- Consider reducing the number of credit cards you use
- TIP: Disconnect cards from online shopping sites
The best thing about credit cards is also the worst thing about them: they’re incredibly easy to use. There’s no pausing to count out cash,or doing mental math to figure out whether you’ll be hit with an overdraft fee—just swipe, swipe, swipe and deal with the bills later.
Many people struggle to cut their credit-card spending for exactly this reason. It’s hard to forgo the most convenient and friction-free payment option in your wallet. The problem is, of course, that when those bills do finally come, you might discover you’ve been spending beyond your means.
Americans hold almost $1 trillion of credit card debt, and the average household owes around $8,000. Whether you’re trying to pull yourself out of debt or merely trying to avoid it, limiting your credit card spending may be an important part of your budgeting strategies.
Luckily, there are some common sense tips and tricks that can help you reign in your use of plastic. I spoke with with Kelly Luethje, a Certified Financial Planner and founder of Willow Planning Group, to find out what advice she gives clients who are struggling to limit their credit card spending.
Reduce the number of cards you use
The first step to taking back control of your spending is to take stock of what’s actually in your wallet. Luethje suggests making a list of all the credit cards you have open along with each one’s interest rate, credit limit, and annual fee; the balance you’re carrying on it; and any perks like points or miles.
The first step to taking back control of your spending is to take stock of what’s actually in your wallet.
This can help you decide which cards to keep using and which to stash away in the back of a drawer—or cancel entirely. Cards you rarely use should be prime candidates for elimination, especially if they carry annual fees.
Many people are afraid to cancel credit cards because it will ding their credit score. However, depending on the length of your credit history, a cancellation may not have much of an impact, Luethje says. And while you don’t want your credit score to tank, it’s not worth obsessing over small fluctuations unless you’re planning to make a major purchase, like a house or a car, soon.
“If your goal is to curb your credit card use and spending, then focus on that first,” Luethje says. “Repairing credit is the next step.”
Apply a spending limit
If a card you’ve been swiping too much has perks you love—whether they’re airline miles or cash back—consider limiting your spending to a specific amount that you know you can pay off each month.
“If you’re approaching the limit or even halfway there, you can begin making active decisions on how you spend your money,” Luethje says.

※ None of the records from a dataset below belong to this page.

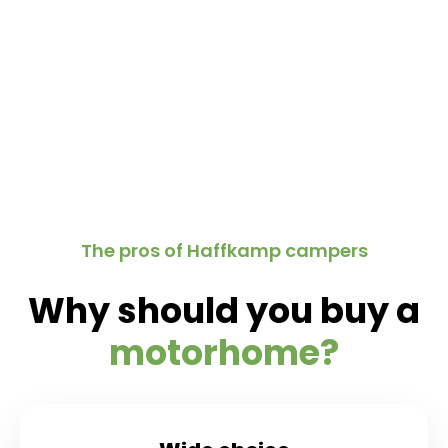
The pros of Haffkamp campers
Why should you buy a
motorhome?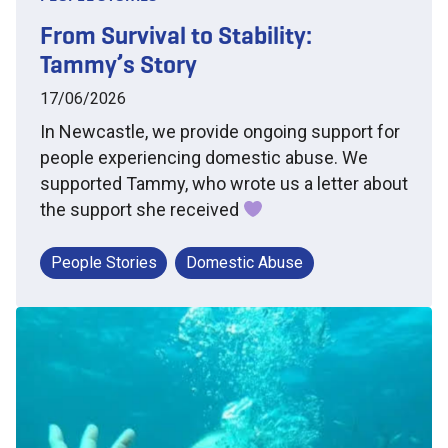
From Survival to Stability:
Tammy’s Story
17/06/2026
In Newcastle, we provide ongoing support for
people experiencing domestic abuse. We
supported Tammy, who wrote us a letter about
the support she received
People Stories
Domestic Abuse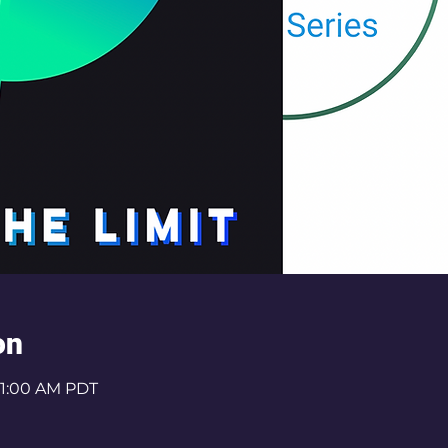
on
 11:00 AM PDT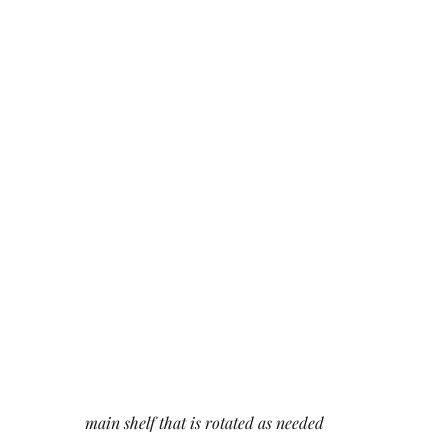
main shelf that is rotated as needed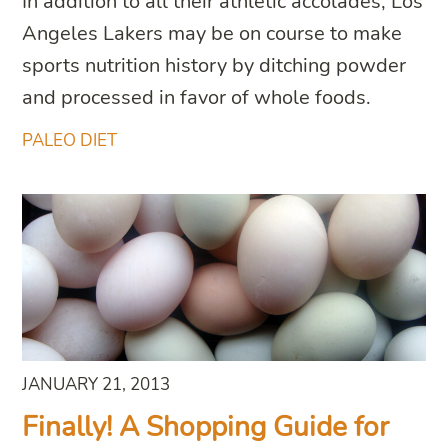
In addition to all their athletic accolades, Los
Angeles Lakers may be on course to make
sports nutrition history by ditching powder
and processed in favor of whole foods.
PALEO DIET
JANUARY 21, 2013
Finally! A Shopping Guide for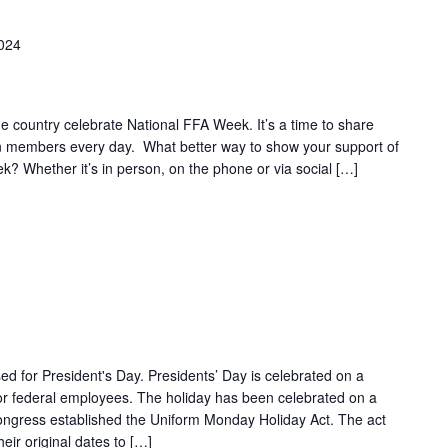
2024
 country celebrate National FFA Week. It’s a time to share
on members every day. What better way to show your support of
k? Whether it’s in person, on the phone or via social […]
ed for President's Day. Presidents’ Day is celebrated on a
r federal employees. The holiday has been celebrated on a
gress established the Uniform Monday Holiday Act. The act
eir original dates to […]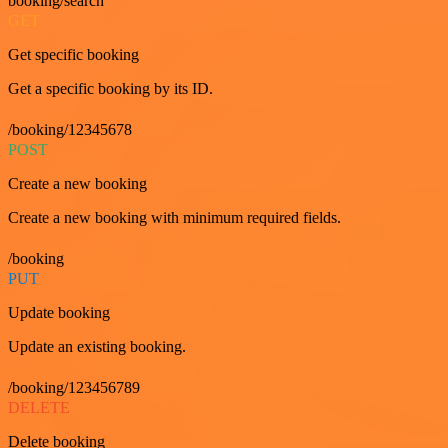
booking/search
GET
Get specific booking
Get a specific booking by its ID.
/booking/12345678
POST
Create a new booking
Create a new booking with minimum required fields.
/booking
PUT
Update booking
Update an existing booking.
/booking/123456789
DELETE
Delete booking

For example, if you’ve already spent $350 out of your $500 limit on the 15th, you might think twice about splurging on a $150 dress and using up your entire credit allotment for the month. It may help to actually put a sticker on the card reminding you of the limit so you don’t “forget” and overspend.
This approach only works if you check your balance daily or at least weekly, so make sure logging into your account is frictionless and easy. Consider downloading the bank’s mobile app if you haven’t already—that way you can check on the go.
Use a card for certain types of expenses
If obsessively tracking a balance doesn’t sound like your style, you can try limiting your credit card use to only certain fixed expenses. Try setting up automatic payments for monthly, recurring bills, including utilities or subscriptions like Netflix. That way “every month you know pretty much what the charge is going to be, and that you’re going to pay it anyway,” Luethje says.
Then, when you go shopping outside the house, bring only a debit card or cash.
Disconnect cards from online shopping sites
It’s hard to imagine life without online shopping, especially if you belong to one of the many households who rely on sites like Amazon for the delivery of necessities like paper towels and laundry soap. For many people, however, the ease of one-click ordering is an invitation to massively overspend.
If that sounds like you, you may want to delete your credit card information from e-commerce sites and/or your internet browser so that when you do want to make a purchase, you have to type the numbers in manually. Sometimes adding that extra step can discourage excess purchases, Luethje says.
Removing online shopping sites from your bookmarks and your browser history might help remove temptation as well.
Go cash-only for a few months
The thought may seem terrifying. But if you switch from a credit to a debit card,you may still swipe too much and get hit with expensive overdraft fees. Going completely cardless may be
just the strategy you need. Paying in cash tends to drive home what things really cost, so it can help even the most committed shopaholics reign in spending. It also forces you to acknowledge exactly what you’re spending money on, and how much.
After you’ve stuck to a budget for a month or two, you can start reintroducing credit cards to your life, keeping in mind the tactics described above. But old habits die hard, so proceed with caution.